---------- Given information ----------
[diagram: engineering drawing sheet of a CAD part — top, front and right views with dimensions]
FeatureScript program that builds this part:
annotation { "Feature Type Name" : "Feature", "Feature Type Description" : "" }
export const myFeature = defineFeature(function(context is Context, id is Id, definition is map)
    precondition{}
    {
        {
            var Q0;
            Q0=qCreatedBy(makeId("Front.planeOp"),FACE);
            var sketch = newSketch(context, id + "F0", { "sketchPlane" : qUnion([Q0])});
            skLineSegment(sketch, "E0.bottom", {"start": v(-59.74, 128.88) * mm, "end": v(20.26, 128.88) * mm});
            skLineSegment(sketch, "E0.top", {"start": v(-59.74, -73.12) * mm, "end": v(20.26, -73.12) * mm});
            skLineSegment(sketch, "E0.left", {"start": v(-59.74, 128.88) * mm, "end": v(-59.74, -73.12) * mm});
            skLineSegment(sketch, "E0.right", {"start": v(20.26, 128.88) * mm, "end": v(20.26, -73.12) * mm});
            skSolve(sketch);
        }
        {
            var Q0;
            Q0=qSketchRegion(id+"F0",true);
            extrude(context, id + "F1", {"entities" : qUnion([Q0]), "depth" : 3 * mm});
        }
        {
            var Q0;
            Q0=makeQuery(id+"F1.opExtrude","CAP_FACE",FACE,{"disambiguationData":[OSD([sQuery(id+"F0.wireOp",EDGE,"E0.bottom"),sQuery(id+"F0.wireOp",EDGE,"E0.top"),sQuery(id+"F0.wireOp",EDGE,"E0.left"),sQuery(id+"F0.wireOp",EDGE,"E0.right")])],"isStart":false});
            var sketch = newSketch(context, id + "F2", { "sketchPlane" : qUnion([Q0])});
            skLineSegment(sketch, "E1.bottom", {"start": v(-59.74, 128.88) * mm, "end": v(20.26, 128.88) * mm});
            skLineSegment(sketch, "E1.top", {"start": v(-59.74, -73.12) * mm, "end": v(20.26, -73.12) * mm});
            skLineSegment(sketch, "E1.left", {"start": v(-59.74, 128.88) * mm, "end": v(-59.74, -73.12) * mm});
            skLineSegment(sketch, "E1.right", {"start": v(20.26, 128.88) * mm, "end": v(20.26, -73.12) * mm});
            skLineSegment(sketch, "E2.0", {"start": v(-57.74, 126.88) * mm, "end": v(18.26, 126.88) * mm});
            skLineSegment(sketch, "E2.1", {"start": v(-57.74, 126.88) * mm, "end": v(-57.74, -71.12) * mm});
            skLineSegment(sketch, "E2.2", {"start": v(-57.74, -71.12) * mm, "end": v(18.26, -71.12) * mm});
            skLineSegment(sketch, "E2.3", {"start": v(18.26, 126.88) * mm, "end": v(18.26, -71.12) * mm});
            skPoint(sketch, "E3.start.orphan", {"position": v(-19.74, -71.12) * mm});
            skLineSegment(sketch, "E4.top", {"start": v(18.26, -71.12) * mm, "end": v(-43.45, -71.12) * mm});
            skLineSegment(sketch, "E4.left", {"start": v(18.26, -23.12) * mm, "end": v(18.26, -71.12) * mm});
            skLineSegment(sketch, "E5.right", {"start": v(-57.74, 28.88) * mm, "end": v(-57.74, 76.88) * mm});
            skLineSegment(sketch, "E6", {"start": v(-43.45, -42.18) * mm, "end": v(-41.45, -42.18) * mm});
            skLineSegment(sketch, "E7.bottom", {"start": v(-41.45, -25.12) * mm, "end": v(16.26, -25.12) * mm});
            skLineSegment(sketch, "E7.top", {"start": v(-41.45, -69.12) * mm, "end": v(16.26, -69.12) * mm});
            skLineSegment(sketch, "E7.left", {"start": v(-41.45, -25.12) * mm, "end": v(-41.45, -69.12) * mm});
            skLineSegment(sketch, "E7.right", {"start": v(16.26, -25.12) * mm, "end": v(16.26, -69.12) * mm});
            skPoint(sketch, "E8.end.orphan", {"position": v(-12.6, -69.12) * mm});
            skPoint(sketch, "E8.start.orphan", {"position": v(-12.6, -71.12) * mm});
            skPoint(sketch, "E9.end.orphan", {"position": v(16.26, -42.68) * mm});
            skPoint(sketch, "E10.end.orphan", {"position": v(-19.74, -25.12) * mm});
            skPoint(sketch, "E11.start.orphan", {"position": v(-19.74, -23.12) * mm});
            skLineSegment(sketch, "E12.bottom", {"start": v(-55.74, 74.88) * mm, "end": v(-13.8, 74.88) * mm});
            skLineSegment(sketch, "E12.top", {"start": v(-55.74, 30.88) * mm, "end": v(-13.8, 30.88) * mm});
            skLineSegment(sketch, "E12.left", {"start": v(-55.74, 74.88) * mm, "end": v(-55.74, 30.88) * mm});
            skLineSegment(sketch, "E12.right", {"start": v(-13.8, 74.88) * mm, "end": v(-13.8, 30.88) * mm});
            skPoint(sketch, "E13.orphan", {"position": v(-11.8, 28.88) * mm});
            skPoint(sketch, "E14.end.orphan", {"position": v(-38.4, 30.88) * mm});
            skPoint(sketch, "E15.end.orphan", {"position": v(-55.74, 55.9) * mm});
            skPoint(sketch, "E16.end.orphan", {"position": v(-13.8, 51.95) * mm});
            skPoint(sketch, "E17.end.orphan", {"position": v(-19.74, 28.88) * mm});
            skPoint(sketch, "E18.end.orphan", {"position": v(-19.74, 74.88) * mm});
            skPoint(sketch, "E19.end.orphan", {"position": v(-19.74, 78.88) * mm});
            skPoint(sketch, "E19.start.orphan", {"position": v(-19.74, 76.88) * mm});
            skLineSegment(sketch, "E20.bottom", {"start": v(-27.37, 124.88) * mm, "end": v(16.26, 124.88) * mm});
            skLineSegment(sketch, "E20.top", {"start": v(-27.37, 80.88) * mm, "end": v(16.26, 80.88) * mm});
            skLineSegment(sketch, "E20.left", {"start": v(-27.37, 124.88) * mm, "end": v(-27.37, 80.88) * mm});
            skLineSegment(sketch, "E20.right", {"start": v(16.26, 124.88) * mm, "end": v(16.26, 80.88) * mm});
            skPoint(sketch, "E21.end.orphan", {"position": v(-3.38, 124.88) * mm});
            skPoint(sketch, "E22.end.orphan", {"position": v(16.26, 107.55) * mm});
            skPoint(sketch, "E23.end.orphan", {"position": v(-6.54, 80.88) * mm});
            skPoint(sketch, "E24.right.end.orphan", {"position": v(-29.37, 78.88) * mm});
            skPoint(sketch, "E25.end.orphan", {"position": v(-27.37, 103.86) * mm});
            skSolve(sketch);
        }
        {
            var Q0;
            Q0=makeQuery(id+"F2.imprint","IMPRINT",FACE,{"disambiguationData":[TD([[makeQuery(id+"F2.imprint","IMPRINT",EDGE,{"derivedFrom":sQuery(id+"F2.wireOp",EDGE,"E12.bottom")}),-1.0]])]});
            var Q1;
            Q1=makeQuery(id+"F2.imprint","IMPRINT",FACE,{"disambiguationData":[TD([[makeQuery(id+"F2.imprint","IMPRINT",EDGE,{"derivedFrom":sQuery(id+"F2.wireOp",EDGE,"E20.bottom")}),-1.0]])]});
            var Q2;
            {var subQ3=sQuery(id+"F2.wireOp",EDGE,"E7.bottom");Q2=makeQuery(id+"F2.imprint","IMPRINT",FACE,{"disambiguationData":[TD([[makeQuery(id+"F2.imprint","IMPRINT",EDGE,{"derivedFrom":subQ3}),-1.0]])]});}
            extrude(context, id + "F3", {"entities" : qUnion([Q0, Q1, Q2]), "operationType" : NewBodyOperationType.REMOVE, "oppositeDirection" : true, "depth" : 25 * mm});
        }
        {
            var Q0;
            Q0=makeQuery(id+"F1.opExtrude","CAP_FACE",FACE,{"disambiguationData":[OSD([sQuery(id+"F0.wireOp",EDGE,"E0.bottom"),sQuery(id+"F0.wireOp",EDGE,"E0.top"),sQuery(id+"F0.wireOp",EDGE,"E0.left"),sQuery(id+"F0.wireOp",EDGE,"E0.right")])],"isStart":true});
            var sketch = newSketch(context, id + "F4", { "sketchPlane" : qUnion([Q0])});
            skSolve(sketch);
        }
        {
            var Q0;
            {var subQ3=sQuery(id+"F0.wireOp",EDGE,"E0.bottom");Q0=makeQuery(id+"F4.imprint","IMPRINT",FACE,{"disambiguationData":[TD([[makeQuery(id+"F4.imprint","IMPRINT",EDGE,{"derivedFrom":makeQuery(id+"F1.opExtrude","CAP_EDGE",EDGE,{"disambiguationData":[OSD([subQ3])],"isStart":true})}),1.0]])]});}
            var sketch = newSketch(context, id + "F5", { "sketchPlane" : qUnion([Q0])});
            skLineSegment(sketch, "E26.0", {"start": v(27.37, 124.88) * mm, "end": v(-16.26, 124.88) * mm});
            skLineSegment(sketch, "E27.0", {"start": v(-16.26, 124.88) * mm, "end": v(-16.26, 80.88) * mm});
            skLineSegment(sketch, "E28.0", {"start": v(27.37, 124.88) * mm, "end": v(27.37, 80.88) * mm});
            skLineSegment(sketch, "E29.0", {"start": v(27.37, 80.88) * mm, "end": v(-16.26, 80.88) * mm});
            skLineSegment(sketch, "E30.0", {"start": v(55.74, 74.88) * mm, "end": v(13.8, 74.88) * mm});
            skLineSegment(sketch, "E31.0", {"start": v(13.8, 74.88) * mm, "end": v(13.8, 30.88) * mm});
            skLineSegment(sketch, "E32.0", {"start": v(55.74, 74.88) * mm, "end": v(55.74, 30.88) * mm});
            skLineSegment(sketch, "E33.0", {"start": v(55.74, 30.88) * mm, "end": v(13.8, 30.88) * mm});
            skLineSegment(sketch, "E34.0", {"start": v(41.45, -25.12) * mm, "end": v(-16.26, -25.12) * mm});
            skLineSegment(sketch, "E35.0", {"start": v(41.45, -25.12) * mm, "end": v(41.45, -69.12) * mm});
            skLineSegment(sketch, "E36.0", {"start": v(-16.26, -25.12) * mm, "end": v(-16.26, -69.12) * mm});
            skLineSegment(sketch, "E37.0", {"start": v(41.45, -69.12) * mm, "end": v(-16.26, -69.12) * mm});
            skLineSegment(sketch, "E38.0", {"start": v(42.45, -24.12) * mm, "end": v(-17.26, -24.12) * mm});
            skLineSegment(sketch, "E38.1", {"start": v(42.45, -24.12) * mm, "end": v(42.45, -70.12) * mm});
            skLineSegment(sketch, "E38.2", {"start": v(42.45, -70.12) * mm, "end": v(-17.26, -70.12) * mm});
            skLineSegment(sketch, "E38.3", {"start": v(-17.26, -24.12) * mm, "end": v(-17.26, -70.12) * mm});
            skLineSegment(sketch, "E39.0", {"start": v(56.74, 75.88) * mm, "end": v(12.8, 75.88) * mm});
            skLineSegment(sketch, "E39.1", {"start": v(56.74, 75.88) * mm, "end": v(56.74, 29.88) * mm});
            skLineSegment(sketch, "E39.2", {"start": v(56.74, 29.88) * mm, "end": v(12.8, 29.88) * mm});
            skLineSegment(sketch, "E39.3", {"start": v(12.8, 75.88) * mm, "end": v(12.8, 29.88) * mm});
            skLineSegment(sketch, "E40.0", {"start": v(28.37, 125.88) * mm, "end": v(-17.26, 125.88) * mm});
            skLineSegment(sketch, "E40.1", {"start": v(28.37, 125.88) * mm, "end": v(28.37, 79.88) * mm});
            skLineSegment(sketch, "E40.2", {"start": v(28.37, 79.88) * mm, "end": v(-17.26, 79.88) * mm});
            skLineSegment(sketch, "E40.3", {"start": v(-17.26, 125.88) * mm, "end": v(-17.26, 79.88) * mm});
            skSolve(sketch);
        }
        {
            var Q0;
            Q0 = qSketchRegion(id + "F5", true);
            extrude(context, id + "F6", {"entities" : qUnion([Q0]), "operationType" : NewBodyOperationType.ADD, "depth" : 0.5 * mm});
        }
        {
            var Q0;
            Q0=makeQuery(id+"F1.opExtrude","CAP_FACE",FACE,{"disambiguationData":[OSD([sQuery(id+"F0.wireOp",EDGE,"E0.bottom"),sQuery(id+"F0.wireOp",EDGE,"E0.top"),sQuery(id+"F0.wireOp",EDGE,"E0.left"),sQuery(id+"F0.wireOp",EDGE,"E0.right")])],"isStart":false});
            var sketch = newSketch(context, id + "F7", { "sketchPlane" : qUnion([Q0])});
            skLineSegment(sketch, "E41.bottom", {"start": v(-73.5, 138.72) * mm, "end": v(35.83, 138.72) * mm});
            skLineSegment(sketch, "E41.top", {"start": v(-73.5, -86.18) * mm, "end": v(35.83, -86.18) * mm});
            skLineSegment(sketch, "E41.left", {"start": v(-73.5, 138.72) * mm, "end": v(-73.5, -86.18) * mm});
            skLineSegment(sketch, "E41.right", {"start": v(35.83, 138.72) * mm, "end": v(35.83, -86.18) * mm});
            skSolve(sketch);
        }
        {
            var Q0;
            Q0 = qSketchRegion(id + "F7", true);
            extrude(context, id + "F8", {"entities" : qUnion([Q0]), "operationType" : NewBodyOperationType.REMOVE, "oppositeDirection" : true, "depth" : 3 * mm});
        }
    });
----------
* _Problem to work on_
Collect every line of the records that contains the string "isStart".

* _Task solution_
            Q0=makeQuery(id+"F1.opExtrude","CAP_FACE",FACE,{"disambiguationData":[OSD([sQuery(id+"F0.wireOp",EDGE,"E0.bottom"),sQuery(id+"F0.wireOp",EDGE,"E0.top"),sQuery(id+"F0.wireOp",EDGE,"E0.left"),sQuery(id+"F0.wireOp",EDGE,"E0.right")])],"isStart":false});
            Q0=makeQuery(id+"F1.opExtrude","CAP_FACE",FACE,{"disambiguationData":[OSD([sQuery(id+"F0.wireOp",EDGE,"E0.bottom"),sQuery(id+"F0.wireOp",EDGE,"E0.top"),sQuery(id+"F0.wireOp",EDGE,"E0.left"),sQuery(id+"F0.wireOp",EDGE,"E0.right")])],"isStart":true});
            {var subQ3=sQuery(id+"F0.wireOp",EDGE,"E0.bottom");Q0=makeQuery(id+"F4.imprint","IMPRINT",FACE,{"disambiguationData":[TD([[makeQuery(id+"F4.imprint","IMPRINT",EDGE,{"derivedFrom":makeQuery(id+"F1.opExtrude","CAP_EDGE",EDGE,{"disambiguationData":[OSD([subQ3])],"isStart":true})}),1.0]])]});}
            Q0=makeQuery(id+"F1.opExtrude","CAP_FACE",FACE,{"disambiguationData":[OSD([sQuery(id+"F0.wireOp",EDGE,"E0.bottom"),sQuery(id+"F0.wireOp",EDGE,"E0.top"),sQuery(id+"F0.wireOp",EDGE,"E0.left"),sQuery(id+"F0.wireOp",EDGE,"E0.right")])],"isStart":false});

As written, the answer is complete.